Living testament to the value of TAFE

WHEN Mulugeta Abebe lost his job during the collapse of budget carrier Impulse Airlines, he knew he was at a crossroads.

“I wondered, what now? I realised that if I had an education background I could change jobs, but without that I could not.”

More than a decade later, Mr Abebe (pictured) says a diploma in community development at TAFE was the first step in a journey that has led to rewarding roles — at Merri Community Health Services, as co-creator of 3CR’s Ethiopian Show, and as initiator of Negat, a magazine for Melbourne’s Ethiopian community.

“Most people doing the course were from places like Vietnam, Cambodia and Sudan, people from all different places. It’s the best way for refugees or newly arrived migrants to make a step up when they come to the country.”

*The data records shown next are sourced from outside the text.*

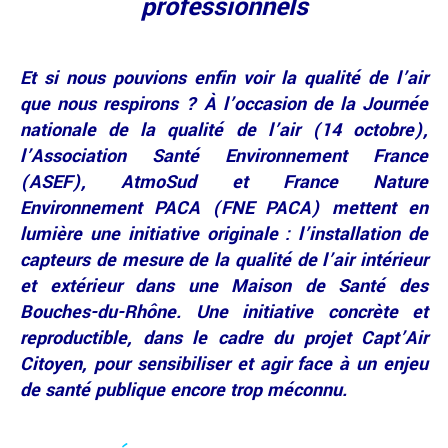
professionnels
Et si nous pouvions enfin voir la qualité de l’air
que nous respirons ? À l’occasion de la Journée
nationale de la qualité de l’air (14 octobre),
l’Association Santé Environnement France
(ASEF), AtmoSud et France Nature
Environnement PACA (FNE PACA) mettent en
lumière une initiative originale : l’installation de
capteurs de mesure de la qualité de l’air intérieur
et extérieur dans une Maison de Santé des
Bouches-du-Rhône. Une initiative concrète et
reproductible, dans le cadre du projet Capt’Air
Citoyen, pour sensibiliser et agir face à un enjeu
de santé publique encore trop méconnu.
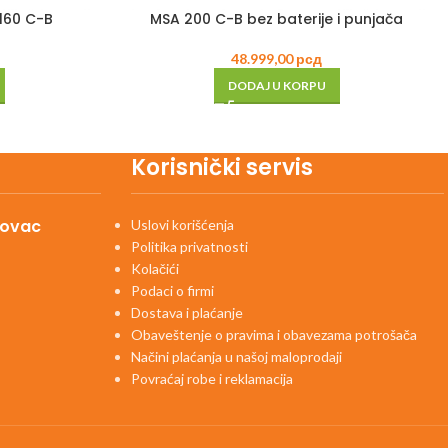
 160 C-B
MSA 200 C-B bez baterije i punjača
48.999,00
рсд
DODAJ U KORPU
Korisnički servis
kovac
Uslovi korišćenja
Politika privatnosti
Kolačići
Podaci o firmi
Dostava i plaćanje
Obaveštenje o pravima i obavezama potrošača
Načini plaćanja u našoj maloprodaji
Povraćaj robe i reklamacija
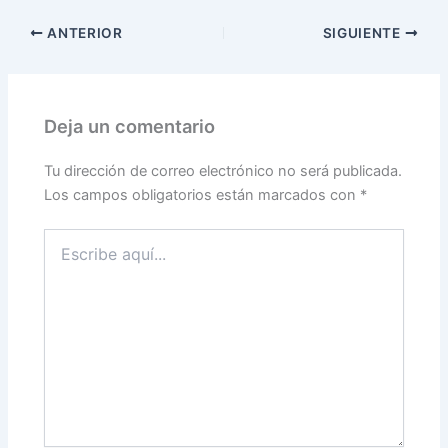
ANTERIOR
SIGUIENTE
Deja un comentario
Tu dirección de correo electrónico no será publicada.
Los campos obligatorios están marcados con
*
Escribe
aquí...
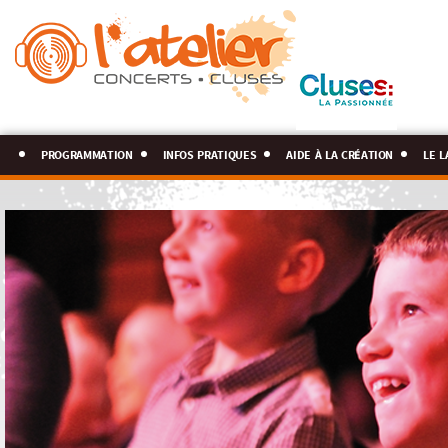
programmation
infos pratiques
aide à la création
le l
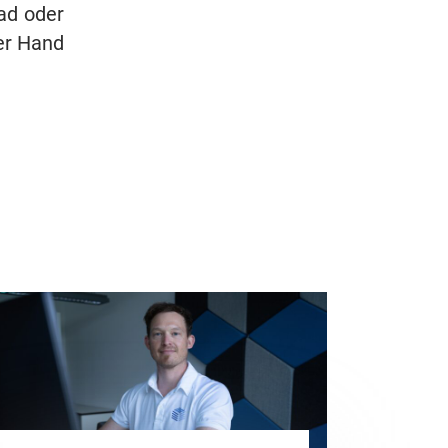
rad oder
er Hand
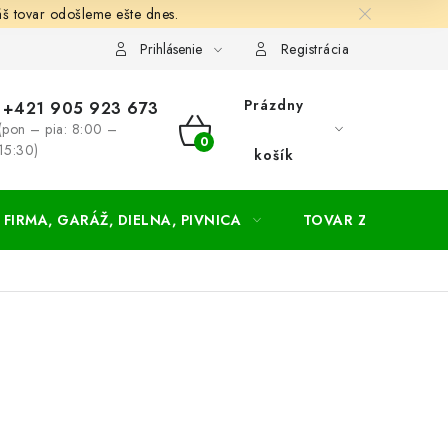
š tovar odošleme ešte dnes.
chodné a dodacie podmienky
Zásady ochrany osobných údajov
Prihlásenie
Registrácia
Prázdny
+421 905 923 673
(pon – pia: 8:00 –
NÁKUPNÝ
15:30)
košík
KOŠÍK
FIRMA, GARÁŽ, DIELNA, PIVNICA
TOVAR ZA NÁKUPN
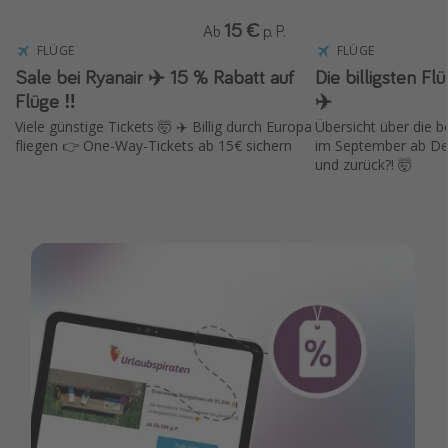
15 €
Ab
p. P.
FLÜGE
FLÜGE
Sale bei Ryanair ✈️ 15 % Rabatt auf
Die billigsten F
Flüge ‼️
✈️
Viele günstige Tickets 🤯 ✈️ Billig durch Europa
Übersicht über die 
fliegen 👉 One-Way-Tickets ab 15€ sichern
im September ab Deu
und zurück?! 🤯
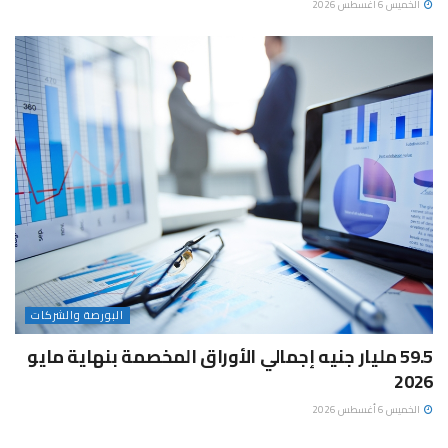
الخميس 6 أغسطس 2026
البورصة والشركات
59.5 مليار جنيه إجمالي الأوراق المخصمة بنهاية مايو
2026
الخميس 6 أغسطس 2026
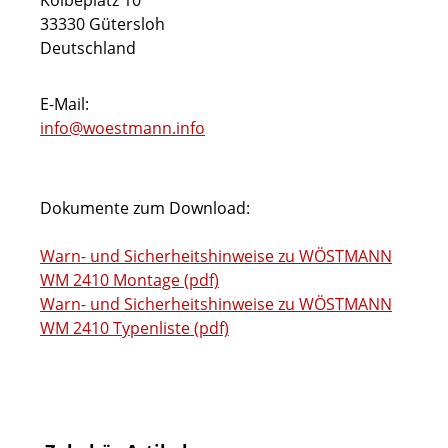
Kolbeplatz 10
33330 Gütersloh
Deutschland
E-Mail:
info@woestmann.info
Dokumente zum Download:
Warn- und Sicherheitshinweise zu WÖSTMANN
WM 2410 Montage (pdf)
Warn- und Sicherheitshinweise zu WÖSTMANN
WM 2410 Typenliste (pdf)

Mr Abebe, who went on to gain a bachelor degree and run the Abesha Ethiopian restaurant in Footscray, said the extra support in the early stages of Victoria University’s TAFE stream was essential.

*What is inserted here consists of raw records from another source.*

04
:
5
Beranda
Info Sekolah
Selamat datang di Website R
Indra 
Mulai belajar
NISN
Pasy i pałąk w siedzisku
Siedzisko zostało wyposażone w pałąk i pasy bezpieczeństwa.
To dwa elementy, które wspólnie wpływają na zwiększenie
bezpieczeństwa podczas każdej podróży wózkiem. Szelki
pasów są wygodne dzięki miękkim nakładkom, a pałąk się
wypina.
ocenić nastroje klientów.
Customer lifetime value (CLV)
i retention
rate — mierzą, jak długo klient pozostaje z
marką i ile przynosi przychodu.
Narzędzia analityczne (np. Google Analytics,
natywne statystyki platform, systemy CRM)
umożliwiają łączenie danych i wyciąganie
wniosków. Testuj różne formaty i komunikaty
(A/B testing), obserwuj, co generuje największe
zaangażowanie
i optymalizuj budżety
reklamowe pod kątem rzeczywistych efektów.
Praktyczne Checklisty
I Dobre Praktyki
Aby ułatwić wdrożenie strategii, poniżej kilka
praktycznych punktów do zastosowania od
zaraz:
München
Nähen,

A report by LeadWest shows VU will no longer be able to subsidise these educational support programs due to the $300 million TAFE funding cuts.

As well as the personal costs, Mr Abebe says the wider community will feel the impact. “In the long run, we will have uneducated people who can’t get a job.”

He fears the cuts will lead to more social problems as young people denied work and education turn to crime. That view is shared by Annie Nash, manager of Flat Out, a support service for women leaving prison.

She says $300 million of cuts from the TAFE system at the time of a $1 billion prison expansion is “political, cruel and defies logic”.